** What needs to be done **
Each record below is to be retyped exactly, with its pictures omitted.

** Supplied information **
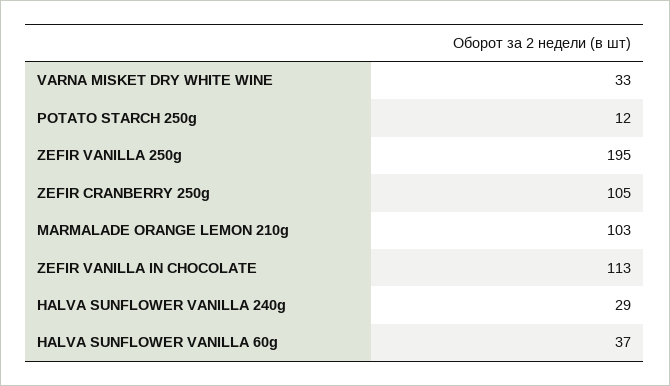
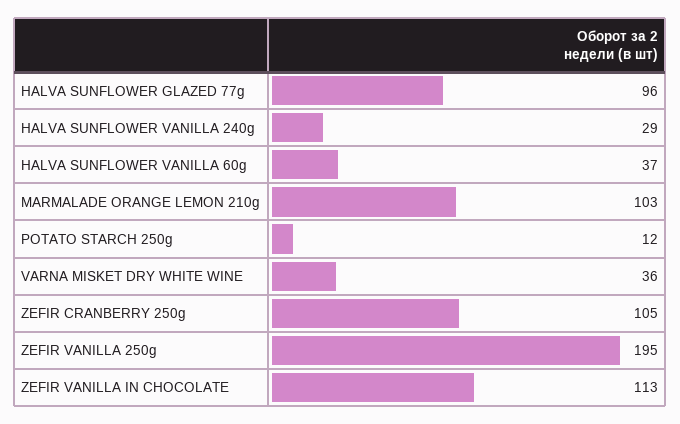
  {
-   "VARNA MISKET DRY WHITE WINE": 33,
+   "VARNA MISKET DRY WHITE WINE": 36,
    "POTATO STARCH 250g": 12,
    "ZEFIR VANILLA 250g": 195,
    "ZEFIR CRANBERRY 250g": 105,
    "MARMALADE ORANGE LEMON 210g": 103,
    "ZEFIR VANILLA IN CHOCOLATE": 113,
    "HALVA SUNFLOWER VANILLA 240g": 29,
-   "HALVA SUNFLOWER VANILLA 60g": 37
+   "HALVA SUNFLOWER VANILLA 60g": 37,
+   "HALVA SUNFLOWER GLAZED 77g": 96
  }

** Solution to this task **
  {
-   "VARNA MISKET DRY WHITE WINE": 33,
+   "VARNA MISKET DRY WHITE WINE": 36,
    "POTATO STARCH 250g": 12,
    "ZEFIR VANILLA 250g": 195,
    "ZEFIR CRANBERRY 250g": 105,
    "MARMALADE ORANGE LEMON 210g": 103,
    "ZEFIR VANILLA IN CHOCOLATE": 113,
    "HALVA SUNFLOWER VANILLA 240g": 29,
-   "HALVA SUNFLOWER VANILLA 60g": 37
+   "HALVA SUNFLOWER VANILLA 60g": 37,
+   "HALVA SUNFLOWER GLAZED 77g": 96
  }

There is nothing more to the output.